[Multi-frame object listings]
[Start of Attachment]
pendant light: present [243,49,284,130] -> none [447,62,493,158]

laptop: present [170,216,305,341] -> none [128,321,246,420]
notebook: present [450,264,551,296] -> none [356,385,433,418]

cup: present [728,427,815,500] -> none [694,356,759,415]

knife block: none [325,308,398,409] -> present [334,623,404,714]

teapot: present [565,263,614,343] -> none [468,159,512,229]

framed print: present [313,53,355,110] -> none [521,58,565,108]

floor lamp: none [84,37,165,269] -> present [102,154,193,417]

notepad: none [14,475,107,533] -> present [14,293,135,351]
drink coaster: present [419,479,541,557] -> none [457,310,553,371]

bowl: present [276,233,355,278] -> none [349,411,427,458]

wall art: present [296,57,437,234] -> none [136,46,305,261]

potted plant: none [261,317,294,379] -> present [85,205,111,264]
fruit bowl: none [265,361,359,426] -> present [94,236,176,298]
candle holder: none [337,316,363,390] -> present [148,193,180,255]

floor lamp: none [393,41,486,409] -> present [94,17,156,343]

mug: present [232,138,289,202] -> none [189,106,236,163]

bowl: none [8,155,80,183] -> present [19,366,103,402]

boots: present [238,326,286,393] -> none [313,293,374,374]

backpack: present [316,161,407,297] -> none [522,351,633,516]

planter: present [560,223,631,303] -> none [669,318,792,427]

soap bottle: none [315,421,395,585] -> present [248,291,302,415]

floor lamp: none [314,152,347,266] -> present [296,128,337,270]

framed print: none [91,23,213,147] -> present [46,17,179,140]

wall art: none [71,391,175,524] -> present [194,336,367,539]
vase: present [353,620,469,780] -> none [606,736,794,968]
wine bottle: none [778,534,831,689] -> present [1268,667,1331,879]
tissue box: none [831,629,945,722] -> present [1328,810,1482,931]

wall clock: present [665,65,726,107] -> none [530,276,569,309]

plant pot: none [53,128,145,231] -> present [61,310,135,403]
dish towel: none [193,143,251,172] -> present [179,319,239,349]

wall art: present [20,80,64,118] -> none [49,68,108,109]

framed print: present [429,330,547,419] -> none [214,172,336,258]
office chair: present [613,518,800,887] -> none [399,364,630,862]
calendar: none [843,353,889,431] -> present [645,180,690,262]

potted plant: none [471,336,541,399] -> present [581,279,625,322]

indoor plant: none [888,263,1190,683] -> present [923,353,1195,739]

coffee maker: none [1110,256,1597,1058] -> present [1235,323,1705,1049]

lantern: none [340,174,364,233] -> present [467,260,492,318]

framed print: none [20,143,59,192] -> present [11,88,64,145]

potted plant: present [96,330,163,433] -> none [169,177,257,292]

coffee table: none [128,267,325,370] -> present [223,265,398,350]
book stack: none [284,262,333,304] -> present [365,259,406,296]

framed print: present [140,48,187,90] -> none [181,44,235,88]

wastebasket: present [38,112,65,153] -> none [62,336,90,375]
[End of Attachment]
» **Task item**
Your output should be the lines from the one with "wall clock: present" through the end of the records above, copied exactly.

» **Expected output**
wall clock: present [665,65,726,107] -> none [530,276,569,309]

plant pot: none [53,128,145,231] -> present [61,310,135,403]
dish towel: none [193,143,251,172] -> present [179,319,239,349]

wall art: present [20,80,64,118] -> none [49,68,108,109]

framed print: present [429,330,547,419] -> none [214,172,336,258]
office chair: present [613,518,800,887] -> none [399,364,630,862]
calendar: none [843,353,889,431] -> present [645,180,690,262]

potted plant: none [471,336,541,399] -> present [581,279,625,322]

indoor plant: none [888,263,1190,683] -> present [923,353,1195,739]

coffee maker: none [1110,256,1597,1058] -> present [1235,323,1705,1049]

lantern: none [340,174,364,233] -> present [467,260,492,318]

framed print: none [20,143,59,192] -> present [11,88,64,145]

potted plant: present [96,330,163,433] -> none [169,177,257,292]

coffee table: none [128,267,325,370] -> present [223,265,398,350]
book stack: none [284,262,333,304] -> present [365,259,406,296]

framed print: present [140,48,187,90] -> none [181,44,235,88]

wastebasket: present [38,112,65,153] -> none [62,336,90,375]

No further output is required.